# Molding of a cylinder head



## Titou16 (Jan 6, 2018)

Hello,

This time it's done. It was pretty hard. I had to do 8 tries to mold this piece of the new version of my Stirling engine. I thought for a moment that I could not do it with the means that I have. But this time it's done. I show in this video how I proceeded. I had to make a mold entirely made with a mix of sand + sodium silicate.






This new Cylinder Head is to strongly improve my last engine that I have made last year.


----------



## Bob Korves (Jan 6, 2018)

Magnifique!

Excellent artisanat!


----------



## Titou16 (Jan 7, 2018)

Merci


----------



## easttex (Jan 7, 2018)

I regret that I do speak French, but I thoroughly enjoyed the video all the same. You are to be commended for a job well done. Bravo!
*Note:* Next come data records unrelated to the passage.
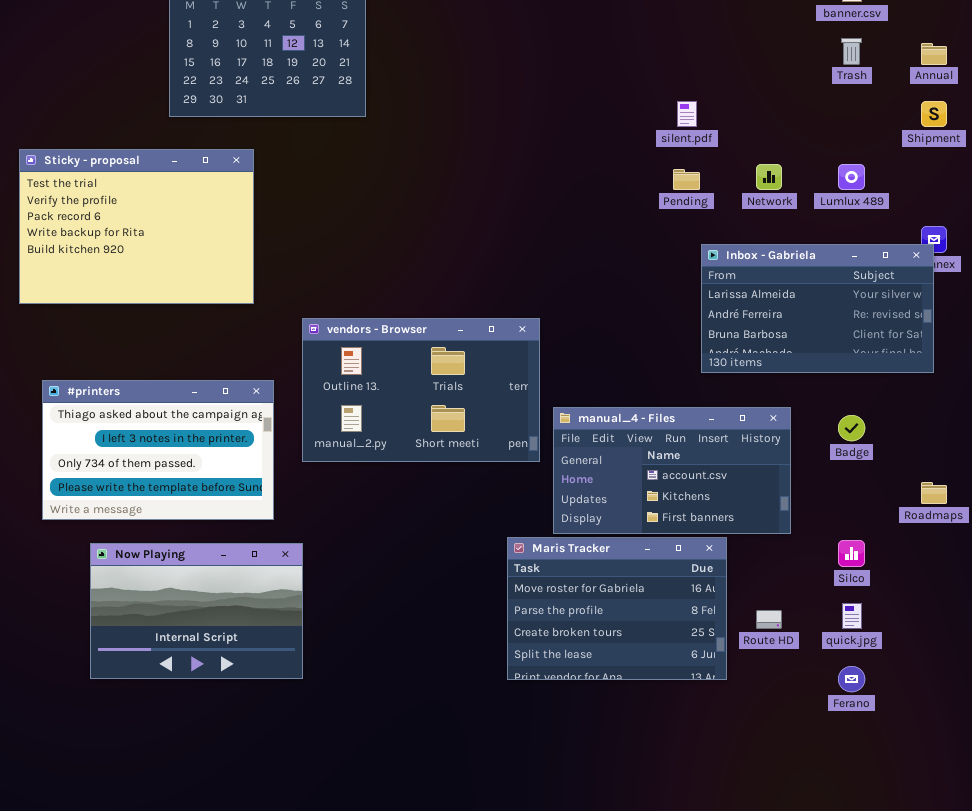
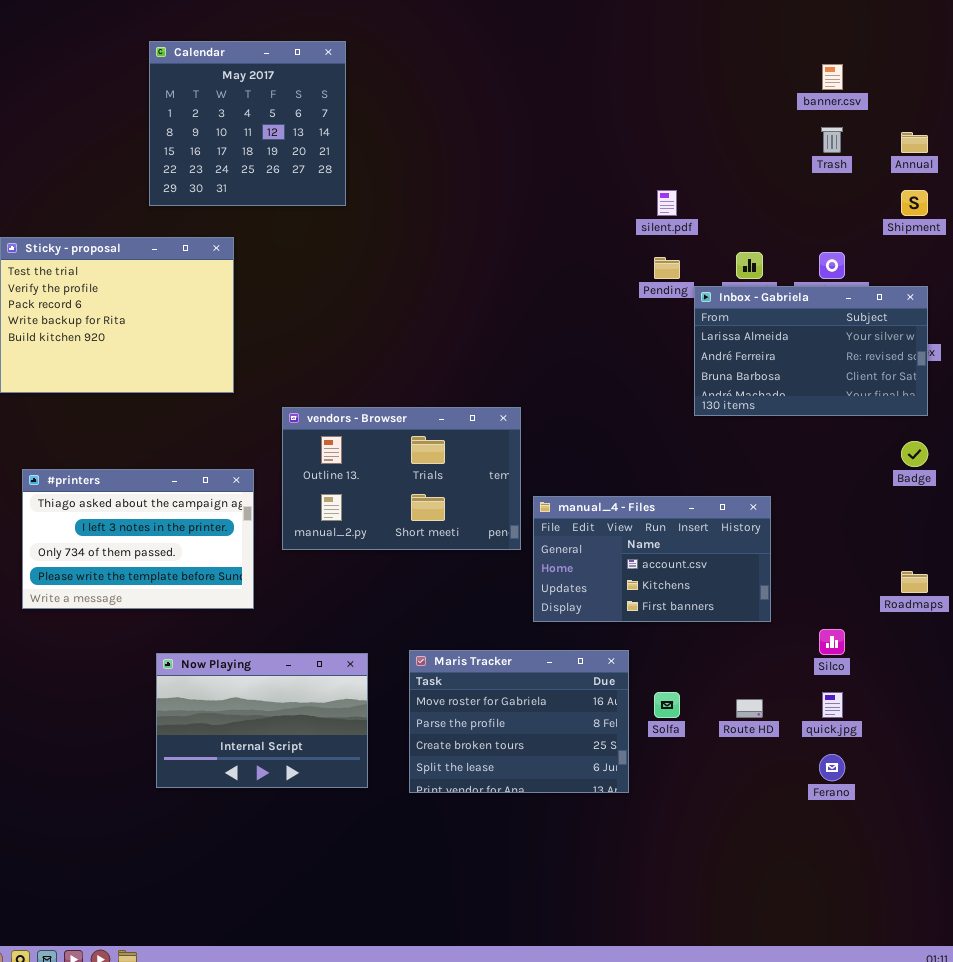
Inbox - Gabriela: [701,244,934,373] -> [694,286,928,416], moved
Badge: [838,415,865,441] -> [901,441,928,467], moved
Maris Tracker: [507,537,727,680] -> [409,650,629,793], moved
Now Playing: [90,543,303,679] -> [156,653,368,788], moved

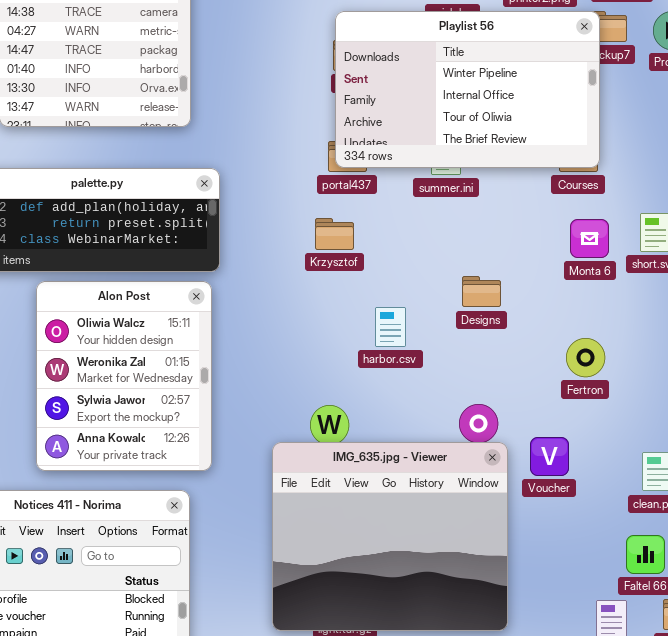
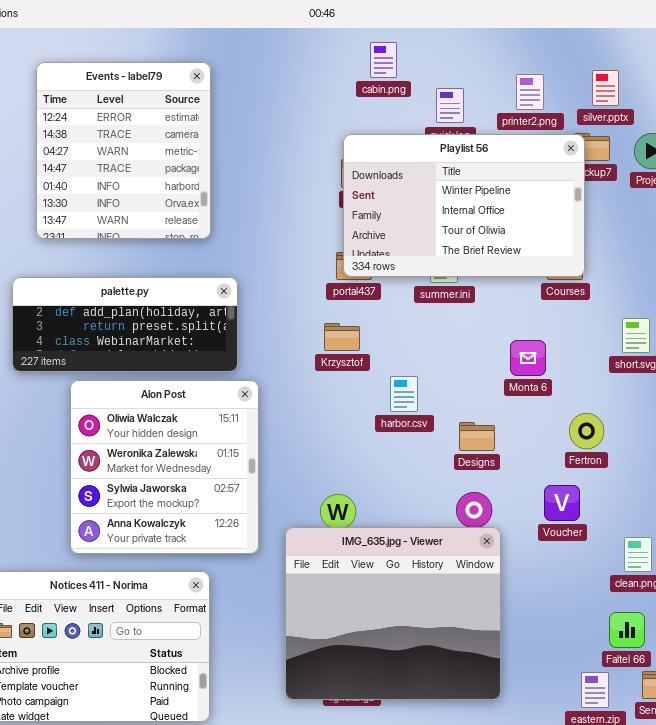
Monta 6: [570,219,609,258] -> [510,340,546,376], moved
Designs: [462,276,501,307] -> [459,422,495,451], moved
Alon Post: [36,281,212,471] -> [70,380,259,554], resized
harbor.csv: [375,307,406,347] -> [390,376,418,412], moved
Fertron: [566,338,605,377] -> [569,413,604,449], moved
Voucher: [530,437,569,476] -> [544,485,580,521], moved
Sent from my SM-G950U using Tapatalk


----------



## Bob Korves (Jan 7, 2018)

Bob Korves said:


> Magnifique!
> 
> Excellent artisanat!


Was not my fluency in French, rather my ability to work my way through with Microsoft Translator.


----------



## Titou16 (Jan 23, 2018)

Here is the last piece of my Stirling engine. A casing for the axial flux generator that will been driven by the engine.






And the cylinder head as been machined.


----------